Tetherby came from that strange, cold, Maine coast, washed in its fjords and beaches by a clear, cold sea, which brings it fogs of winter but never haze of summer; where men eat little, think much, drink only water, and yet live intense lives; where the village people, in their long winters away from the world, in an age of revivals had their waves of atheism, and would transform, in those days, their pine meeting-houses into Shakspere clubs, and logically make a cult of infidelity; now, with railways, I suppose all that has ceased; they read Shakspere as little as the scriptures, and the Sunday newspaper replaces both. Such a story—such an imagination—as Tetherby’s, could not happen now—perhaps. But they take life earnestly in that remote, ardent province; they think coldly; and, when you least expect it, there comes in their lives, so hard and sharp and practical, a burst of passion.
He came to Newbridge to study law, and soon developed a strange faculty for debate. The first peculiarity was his name—which first appeared and was always spelled, C. S. J. J. Tetherby in the catalogue, despite the practice, which was to spell one’s name in full. Of course, speculation was rife as to the meaning of this portentous array of initials; and soon, after his way of talk was known, arose a popular belief that they stood for nothing less than Charles Stuart Jean Jacques. Nothing less would justify the intense leaning of his mind, radical as it was, for all that was mystical, ideal, old. But afterwards we learned that he had been so named by his curious father, Colonel Sir John Jones, after a supposed loyalist ancestor, who had flourished in the time of the Revolution, and had gone to Maine to get away from it; Tetherby’s father being evidently under the impression that the two titles formed a component part of the ancestor’s identity.
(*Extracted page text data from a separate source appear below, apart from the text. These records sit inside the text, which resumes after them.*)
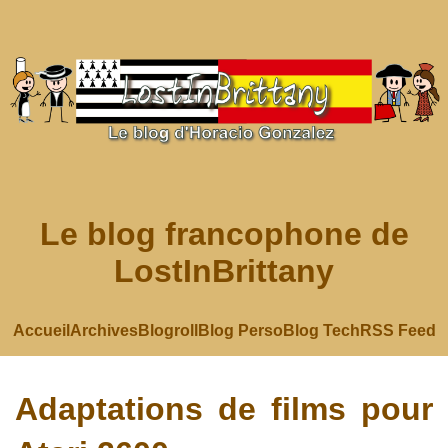
Le blog francophone de
LostInBrittany
Accueil
Archives
Blogroll
Blog Perso
Blog Tech
RSS Feed
Adaptations de films pour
Rousseau Tetherby, as he continued to be called, was a tall, thin, broad-shouldered fellow, of great muscular strength and yet with feeble health, given to hallucinations and morbid imaginations which he would recount to you in that deep monotone of twang that seemed only fit to sell a horse in. The boys made fun of Tetherby; he bore it with a splendid smile and a twinkle in his ice-blue eye, until one day it went too far, and then he tackled the last offender and chucked him off the boat-house float into the river. He would have rowed upon the university crew, but that his digestion gave out; strong as he was in mind and body, nothing, that went for the nutrition and fostering of life, was well with him. Such men as he are repellent to the sane, and are willed by the world to die alone.
Some one on that night, I remember, had said something derogatory about Goethe’s theory of colors. A dry subject, an abstruse subject, a useless subject—as one might think—but it roused Tetherby to sudden fury. He made a vehement defence of the great poet-philosopher against the dry, barren mathematics of the Newtonian science.